Led by Adam Kyte, in the School of Marine Science and Engineering, and spearheaded – almost literally – by former London Marathon winner Sarah Piercy, the team overcame near Hollywood biopic levels of disappointment to set a new speed record for women’s handcycling.
On the long, straight roads of Nevada, USA, in a machine designed in the workshops of Plymouth, the existing record was beaten by 0.1mph, and a certain amount of cosmic karma was restored.

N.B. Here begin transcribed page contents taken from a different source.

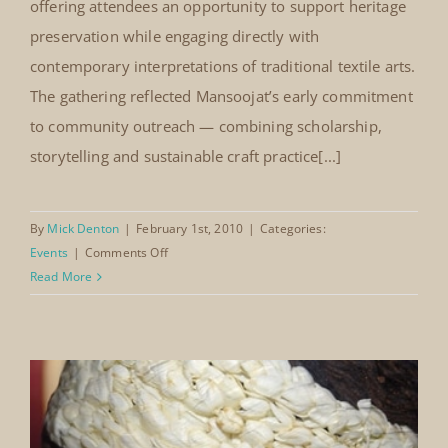
Louis. The event featured a display of selected
traditional costumes from the Mansoojat collection,
alongside a screening of the Mansoojat documentary.
Guests were introduced to the regional diversity,
craftsmanship and cultural narratives embedded
within Saudi dress traditions. Items produced by the
Mansoojat workshop were also available for purchase,
offering attendees an opportunity to support heritage
preservation while engaging directly with
contemporary interpretations of traditional textile arts.
The gathering reflected Mansoojat’s early commitment
to community outreach — combining scholarship,
storytelling and sustainable craft practice[...]
By
Mick Denton
|
February 1st, 2010
|
Categories: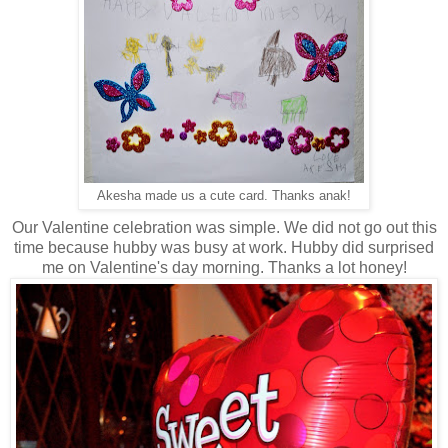
Akesha made us a cute card. Thanks anak!
Our Valentine celebration was simple. We did not go out this
time because hubby was busy at work. Hubby did surprised
me on Valentine's day morning. Thanks a lot honey!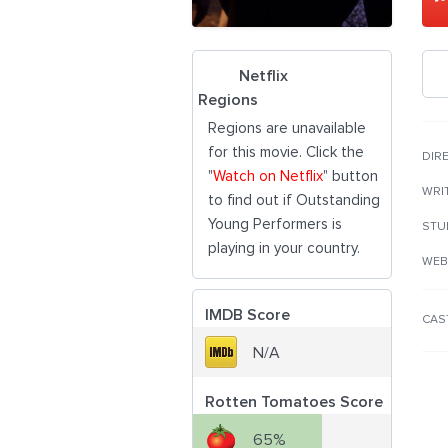
Netflix
Regions
Regions are unavailable
for this movie. Click the
DIR
"
Watch on Netflix
" button
WRI
to find out if Outstanding
Young Performers is
STU
playing in your country.
WEB
IMDB Score
CAS
N/A
Rotten Tomatoes Score
65%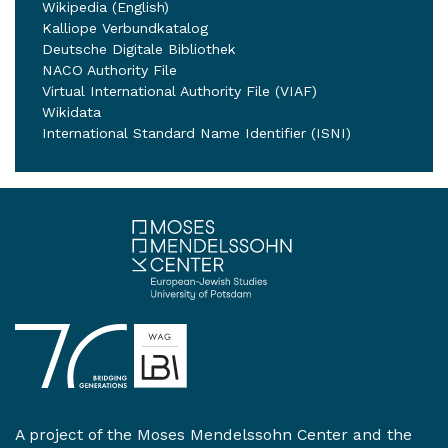
Wikipedia (English)
Kalliope Verbundkatalog
Deutsche Digitale Bibliothek
NACO Authority File
Virtual International Authority File (VIAF)
Wikidata
International Standard Name Identifier (ISNI)
A project of the
Moses Mendelssohn Center
and the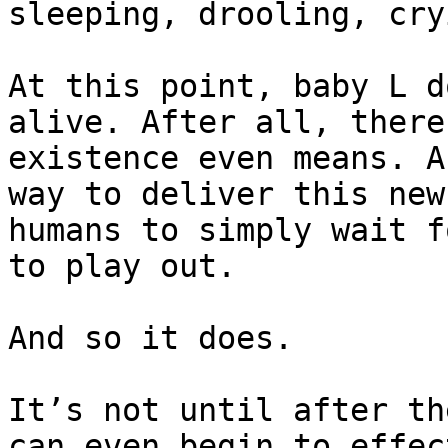
sleeping, drooling, cry
At this point, baby L d
alive. After all, there
existence even means. A
way to deliver this new
humans to simply wait f
to play out.

And so it does.

It’s not until after th
can even begin to effec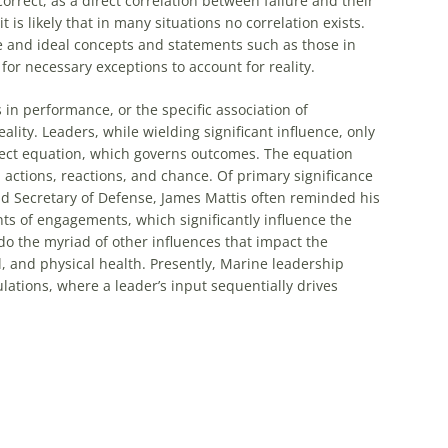
rrect, as a direct correlation between failure and their
is likely that in many situations no correlation exists.
ve and ideal concepts and statements such as those in
 for necessary exceptions to account for reality.
in performance, or the specific association of
eality. Leaders, while wielding significant influence, only
fect equation, which governs outcomes. The equation
 actions, reactions, and chance. Of primary significance
nd Secretary of Defense, James Mattis often reminded his
ts of engagements, which significantly influence the
do the myriad of other influences that impact the
 and physical health. Presently, Marine leadership
lations, where a leader’s input sequentially drives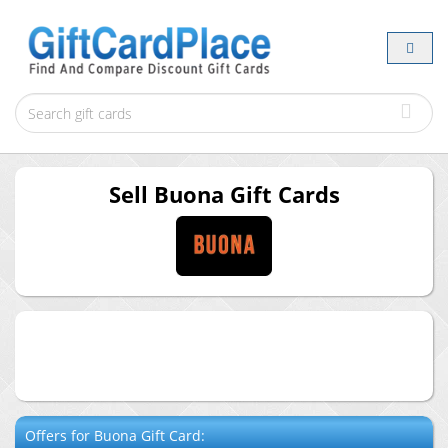
Sell
Buona
Gift Cards
Offers for
Buona
Gift Card:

“This record is the result of a five-year rollercoaster ride,” said project lead Adam, Lecturer in Mechanical and Marine Engineering Design. “Sometimes it felt that it was an impossible dream, while at other times it has been one of the most fulfilling projects I’ve had the pleasure of being involved with. But it has enabled hundreds of students to learn about real-world engineering through the example of handcycle design.”
The University’s association with handcycling started just before it shot to popularity at the London Paralympics, following an approach by Alan Grace, former chairman of the Handcycling Association of the UK. On the back of that, work started in earnest with a view to taking a University team to the 2015 World Human Powered Speed Challenge.
Gaining support from local, national and international businesses, the team designed and built an eye-catching bike, and teamed up with Liz McTernan, ranked in the world’s top eight in her sport, to try and beat the then women’s benchmark of 21.39mph.
When it came to the record attempt, however, a pre-existing injury meant Liz was unable to compete at full power, although she was able to set a new record of 24.72mph on her own conventional racing bike. Adam, who himself proved the design’s effectiveness by piloting it to speeds in excess of 30mph, recalled:
“Having spent many months on the project, it was obviously disappointing not to see it pushed to its full potential. But testing gave us enough data to calculate what might be possible, and for an untrained and inexperienced pilot to reach more than 30mph showed us what it could achieve.”
With that in the back of their minds, the team decided to try again in 2016, teaming up with Sarah – who won the women’s wheelchair race in London in 2000 – and Help for Heroes ambassador Chris Jones. They improved the bike, and began a programme of testing to ensure both athletes were happy with it. In July, however, there was another setback when Chris had to withdraw from the project for family reasons.